Large language models (LLMs) are increasingly used to access organisational documentation, including standard operating procedures (SOPs), HR policies and institutional guidelines. However, retrieval-augmented generation (RAG) systems that rely on free-form rewriting can introduce hallucinations and unstable trade-offs between completeness and conciseness, particularly in safety- and compliance-critical settings. Objectives: To evaluate extraction as a hallucination-resistant alternative to rewriting-based RAG and compare strategies that balance precision, recall and safety across document types and model scales. Methods: We compare multiple prompting strategies, including line-number-based source selection, extraction of relevant guideline sentences with explicit safety annotations, and a multi-stage pipeline that refines draft answers using supporting evidence from source guidelines. Experiments are conducted on documents of varying length and structure, including local NHS acute care and oncology guidelines and UK-wide NICE guidelines, using both frontier-scale and locally deployable models. Performance is assessed using automatic metrics and human expert evaluation of relevance and completeness. Results: Line-number selection achieves the strongest results, outperforming direct copying and safety-focused strategies across both large and small models while maintaining high term recall (up to 95%) and close alignment with source text. Safety-oriented approaches improve precision but introduce systematic omissions, while multi-stage filtering further amplifies this trade-off. Performance varies with document structure: line-based extraction excels in protocol-like content, whereas alternative strategies perform better on more verbose documents (up to 97% term recall).

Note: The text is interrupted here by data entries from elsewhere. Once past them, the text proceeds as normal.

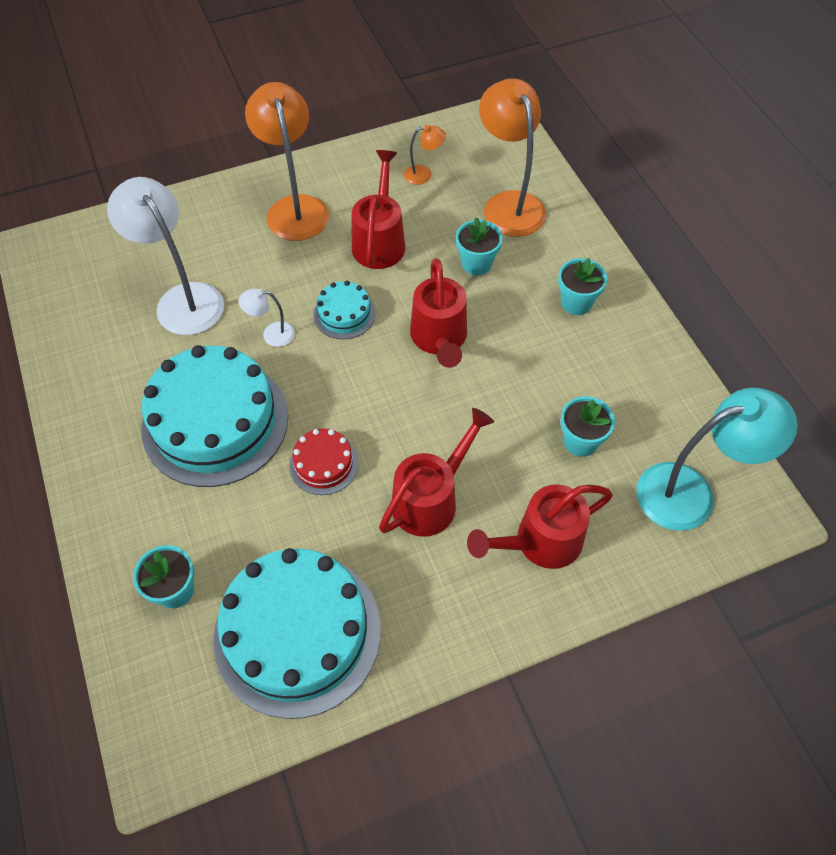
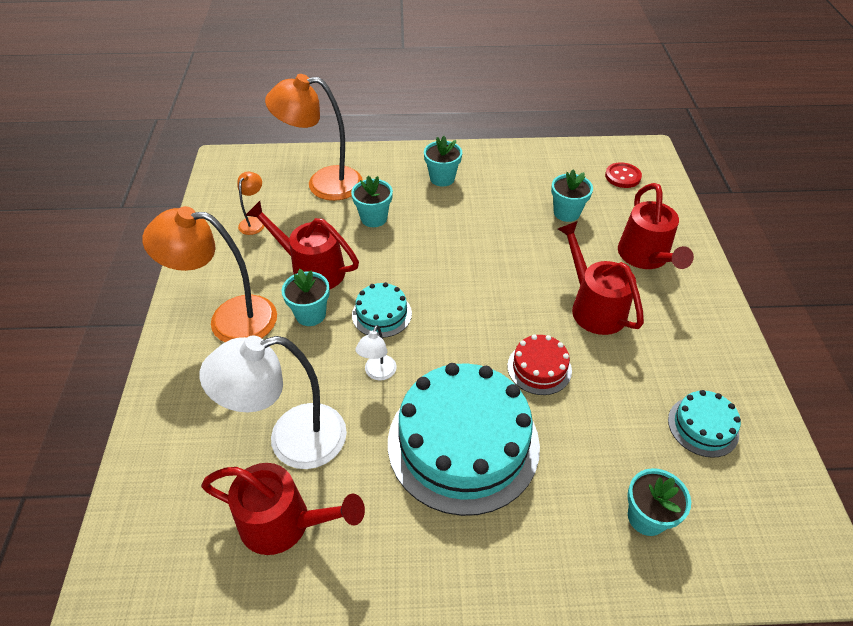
camera: 70 degrees left, 10 degrees down
(297, 633) = (703, 426): turquoise cake -> turquoise cake, size x0.46
(322, 261) = (310, 314): none -> turquoise flower pot
(439, 339) = (440, 260): red watering can -> red watering can (285, 523)
(690, 492) = (622, 176): turquoise lamp -> red button

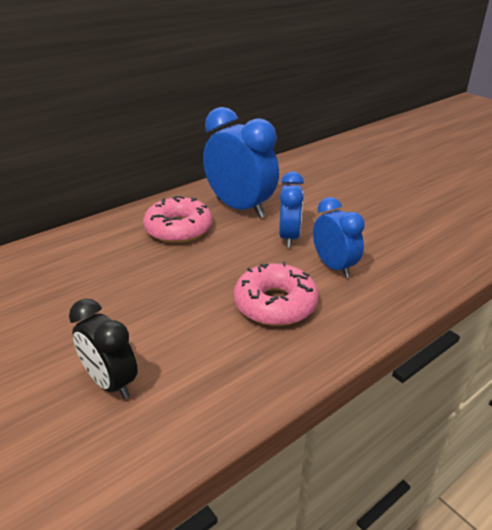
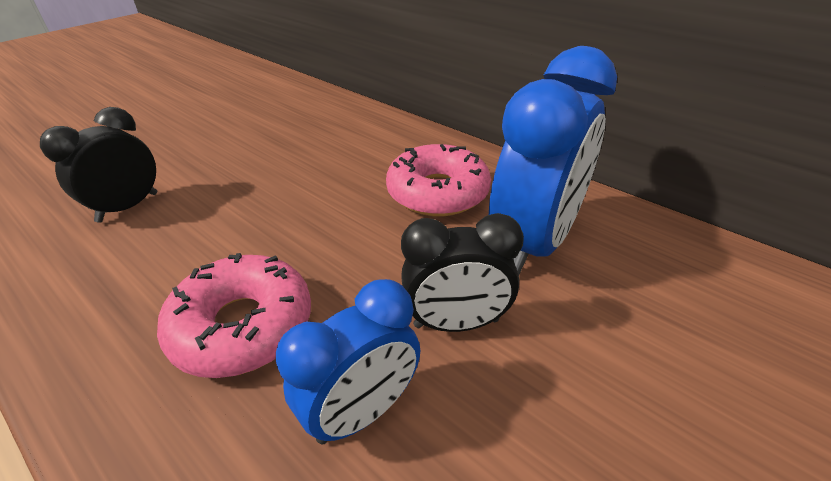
camera: 80 degrees right, 5 degrees up
(289, 237) = (456, 323): blue clock -> black clock

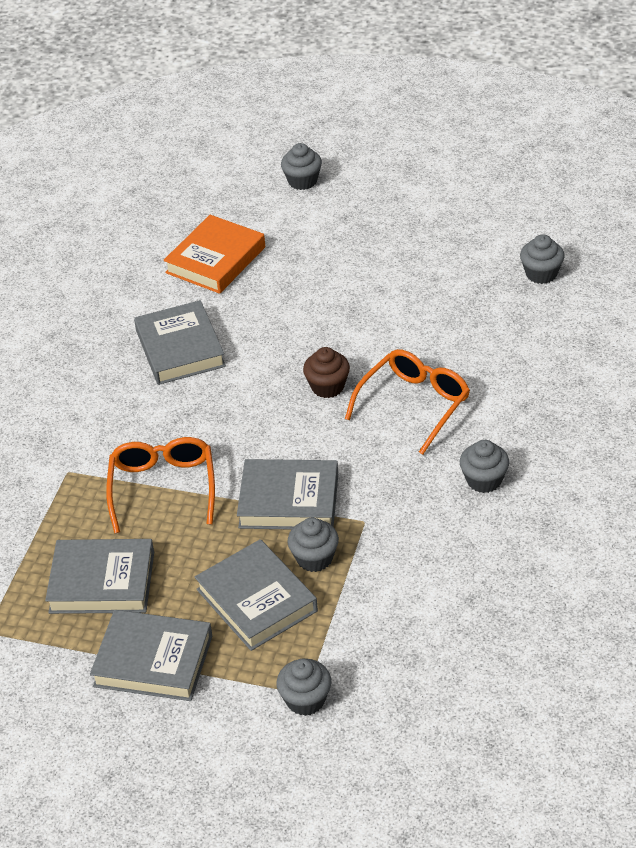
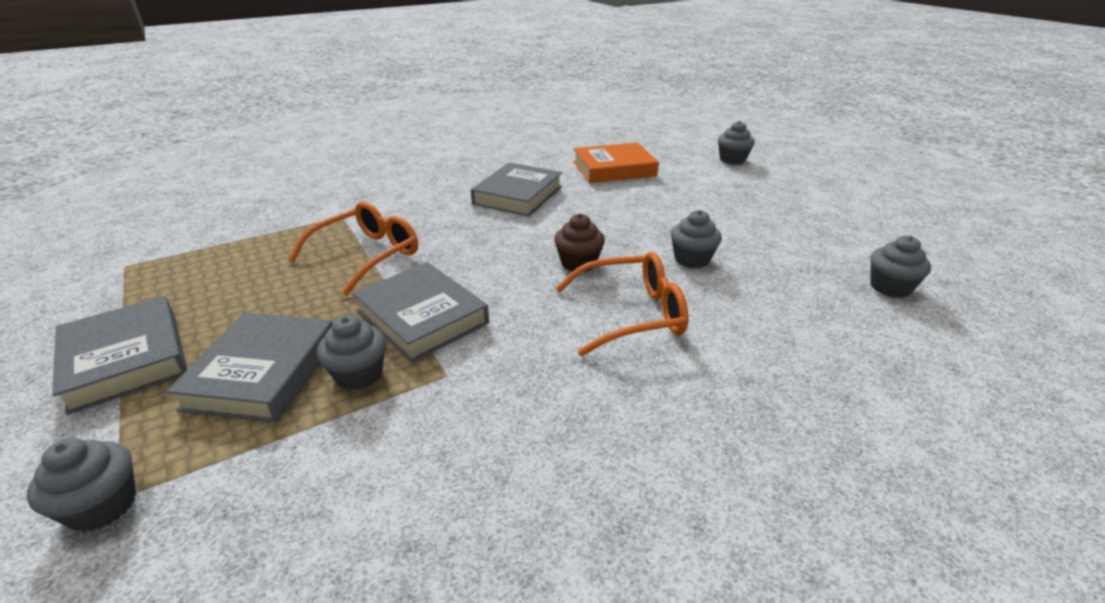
camera: 40 degrees right, 10 degrees down
(102, 582) = (224, 283): grey book -> none
(484, 480) = (609, 421): grey cupcake -> grey cupcake (692, 259)

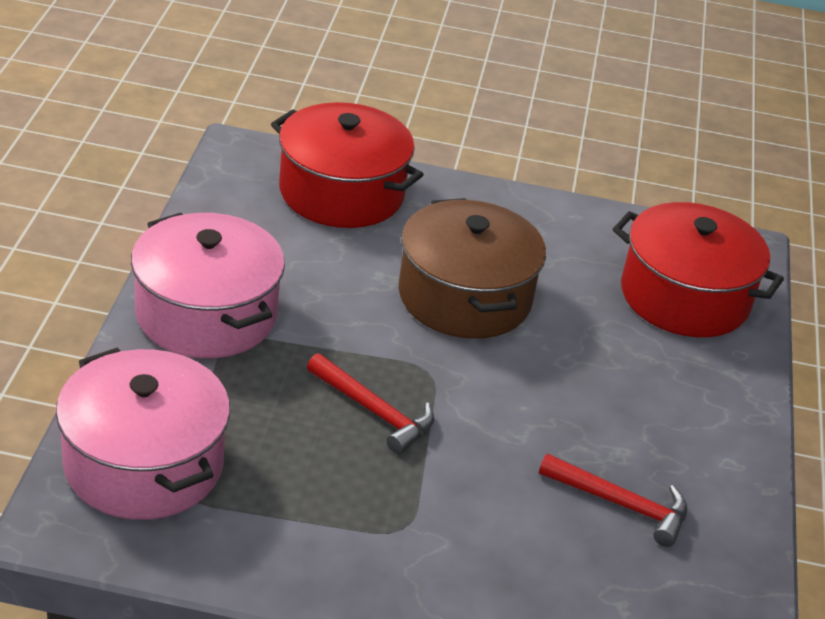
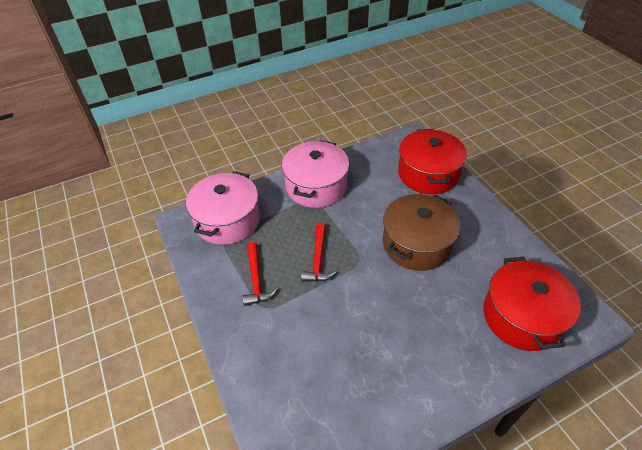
camera: 60 degrees right, 10 degrees up
(621, 504) = (352, 374): red hammer -> red hammer (256, 279)

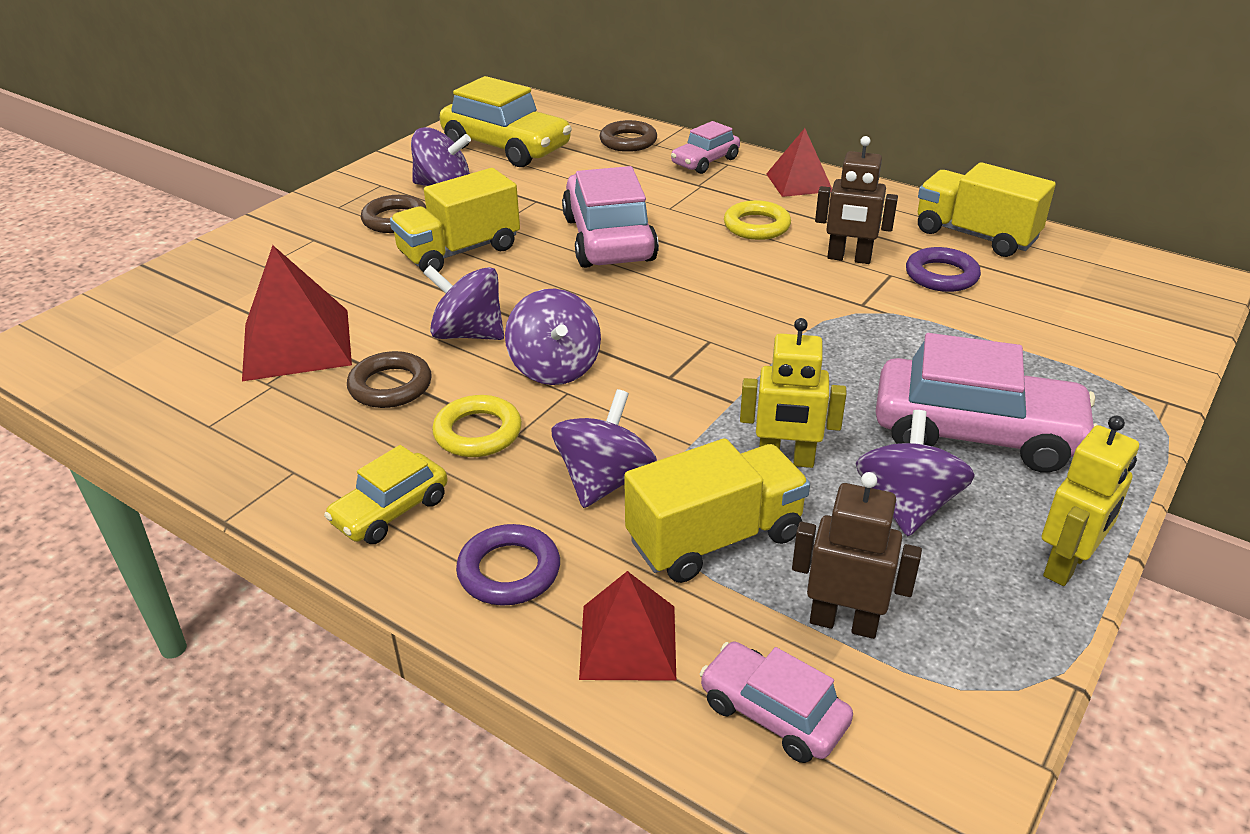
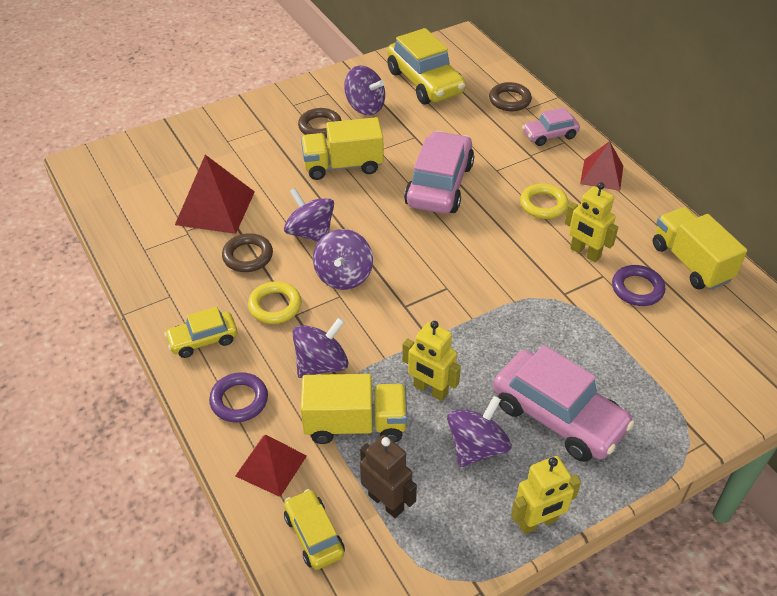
camera: 25 degrees right, 10 degrees up
(773, 713) = (314, 535): pink car -> yellow car
(849, 258) = (585, 253): brown robot -> yellow robot

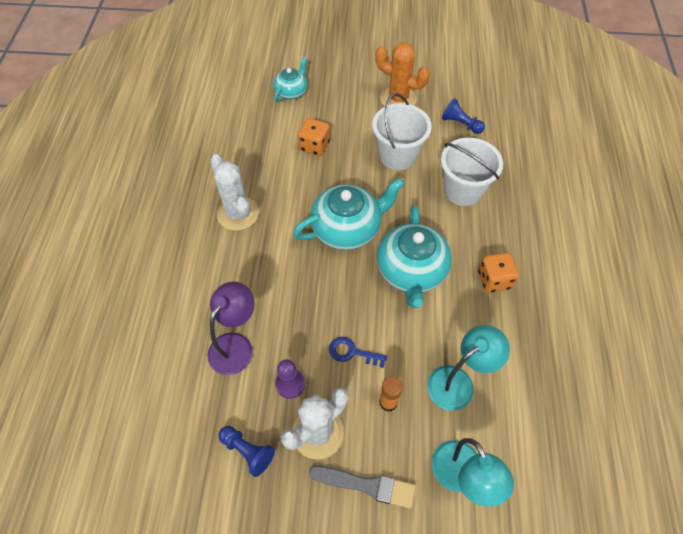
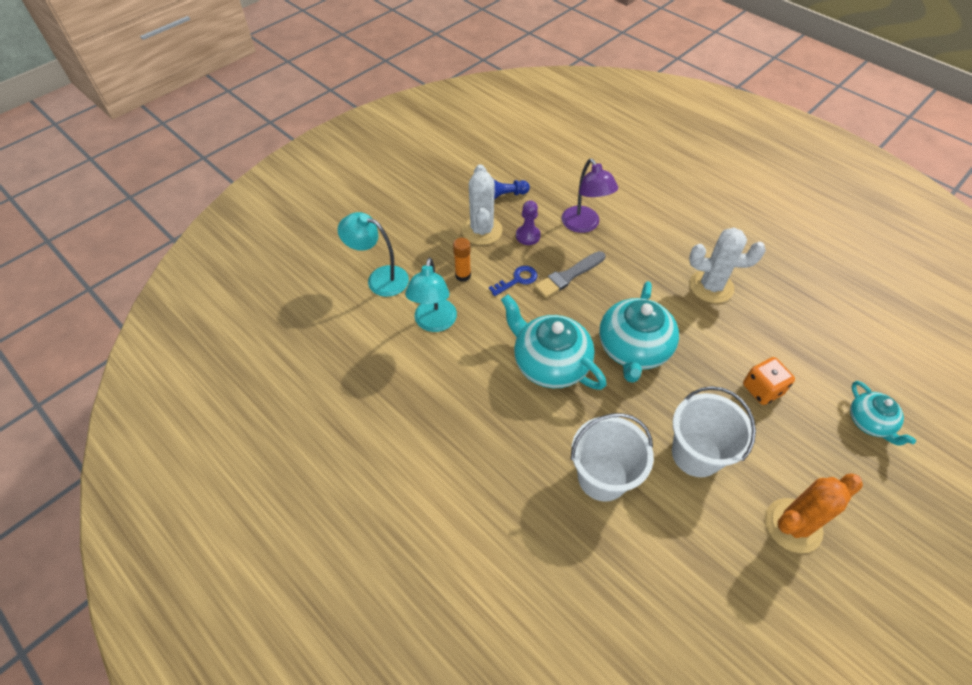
camera: 130 degrees right, 5 degrees down
(366, 485) = (427, 233): grey brush -> grey brush (568, 276)
(461, 124) = (702, 562): blue pawn -> none
(494, 280) = (485, 416): orange dice -> none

翻译：大语言模型（LLMs）越来越多地被用于访问组织文档，包括标准操作程序（SOPs）、人力资源政策以及机构指南。然而，依赖自由形式重写的检索增强生成（RAG）系统可能引入幻觉，并在完整性与简洁性之间产生不稳定的权衡，尤其是在安全与合规关键场景中。目标：评估提取作为基于重写的RAG的抗幻觉替代方案，并对比在不同文档类型和模型规模下平衡精确率、召回率与安全性的策略。方法：我们比较了多种提示策略，包括基于行号的源选择、提取带有显式安全标注的相关指南句子，以及使用源指南中的支持证据优化草稿答案的多阶段流水线。实验在长度和结构各异的文档上进行，包括英国国家医疗服务体系（NHS）地方急症护理与肿瘤学指南以及英国全国范围内的NICE指南，并使用前沿模型和本地可部署模型。性能通过自动指标以及人类专家对相关性和完整性的评估来衡量。结果：行号选择取得了最优结果，在大型和小型模型中均优于直接复制和安全导向策略，同时保持高术语召回率（高达95%）并与源文本高度一致。安全导向方法提高了精确率，但引入了系统性遗漏，而多阶段过滤进一步放大了这一权衡。性能因文档结构而异：基于行的提取在协议类内容中表现优异，而替代策略在更冗长的文档上表现更佳（术语召回率高达97%）。